By Saikat Chatterjee
LONDON, March 23 (Reuters) - The U.S. dollar fell back
towards the day's lows against its rivals on Monday after the
Federal Reserve said it would begin backstopping a wider range
of credit, a move that fuelled a rally in risky currencies
including the Australian dollar.
After already aggressively easing monetary policy this
month, including sending interest rates to near zero, the U.S.
central bank said it would now lend against student loans and
credit card loans as well as buy bonds of larger employers.
The move yanked commodity-focused currencies such as the
Australian dollar AUD=D3 from the day's lows into positive
territory and pushed the U.S. dollar back down 0.5% against its
rivals in volatile trading =USD .
"Risk rallied and took the major currencies with it
following the Fed announcement of their support package,
although it did not take long for fresh selling to cap the
equity rally," said John Marley, a senior FX consultant at FX
risk management specialist SmartCurrencyBusiness.
The euro EUR=EBS extended its gains and was up 0.7% at
$1.07825 while the Australian dollar rebounded more than 1% from
the day's lows to $0.58305, up 0.4% on the day.

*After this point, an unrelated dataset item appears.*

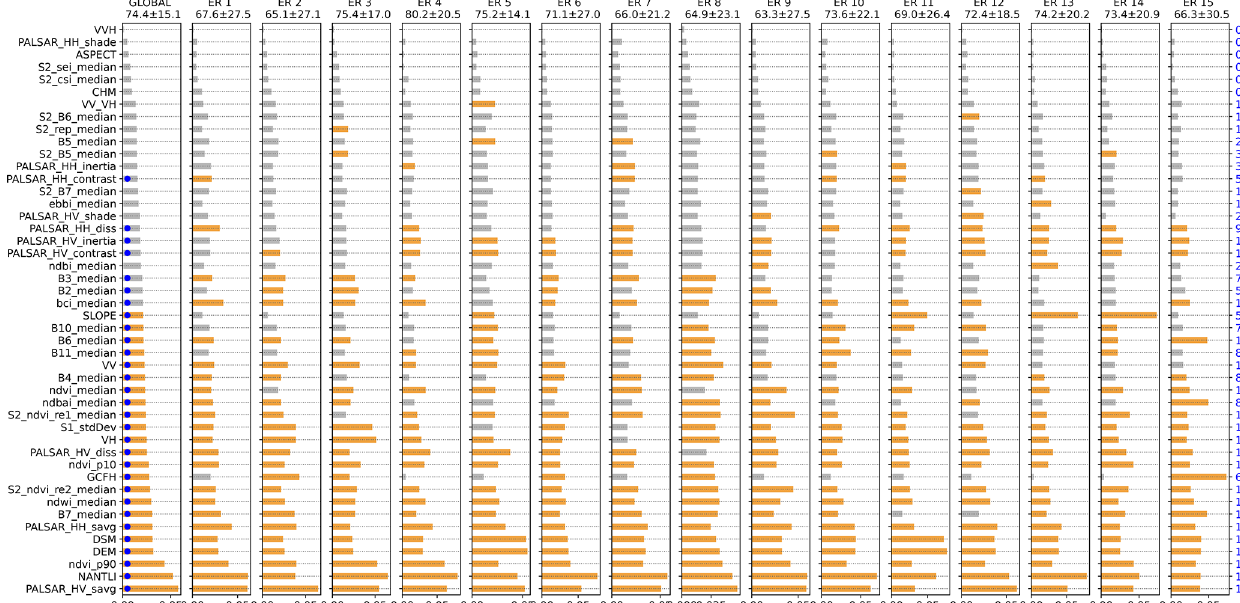
Figure F1. Feature importance ranking for the globe and per urban ER. Bars in bright orange depict the input features (per spatial unit) that belong to the top 50% of the most important variables. Numbers on top depict the overall accuracy ± the standard deviation (%). Blue numbers on the right-hand side describe how often an input feature belongs to the top half of the most important features. Features with a value ≥ 5 are used in pathway 2 to create the global LCZ map and are indicated by the blue dot in the global panel on the left. These features are described in more detail in Table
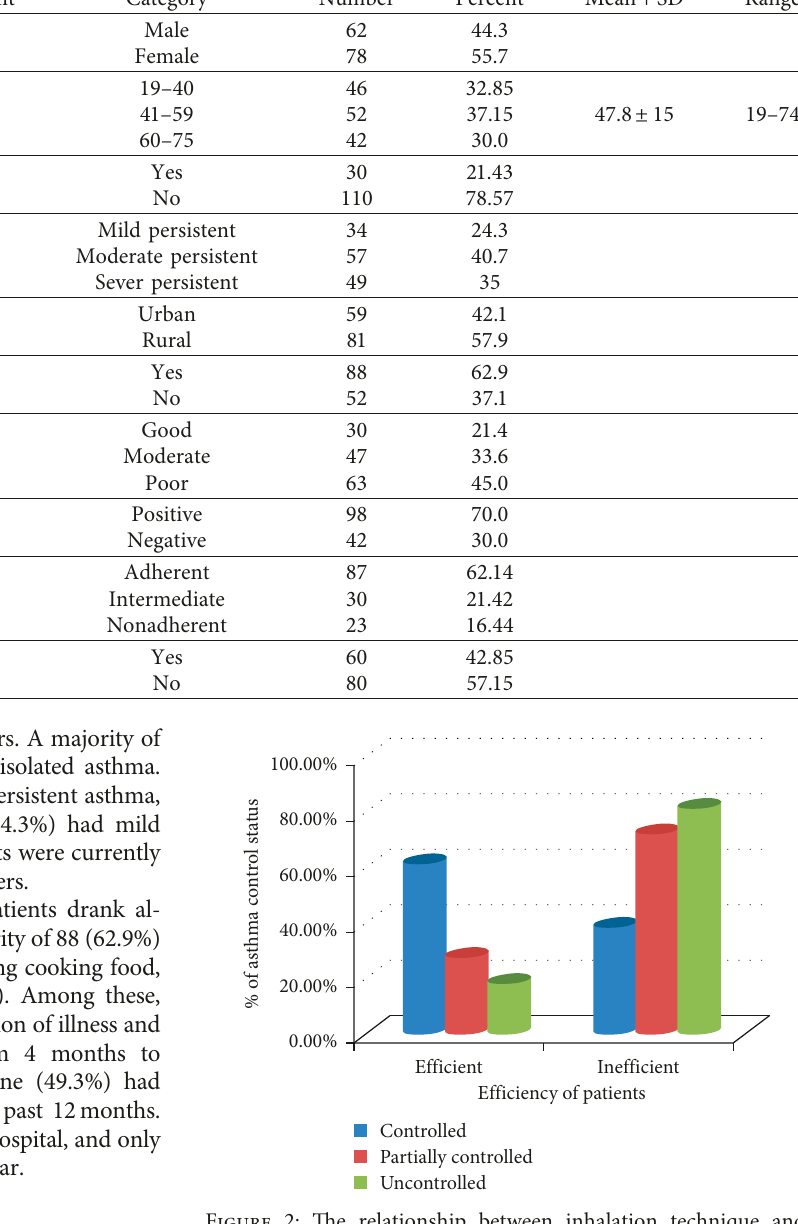
Severity of disease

"There's no doubting that the Fed is doing everything within
its power to see the economy through this period of unbelievable
turmoil," said Craig Erlam, a senior market analyst at Oanda
Europe.
The whipsaw moves in currency markets in afternoon London
trading saw expected price swings in the currency markets hit
new highs with implied volatility on one-month euro/dollar
options rising to a 2011 high EUR1MO= .
Earlier, a 9% rally by the dollar over the past two weeks
looked set to continue on Monday as a collapse in stock markets
raised concerns that central bank actions were not enough.
The U.S. currency's earlier rise was also fuelled by a
turnaround in dollar positions among hedge funds to a net short
from an overall long bet, according to latest positioning data.
That raised speculation that the dollar's rally could be partly
explained by short-covering by traders.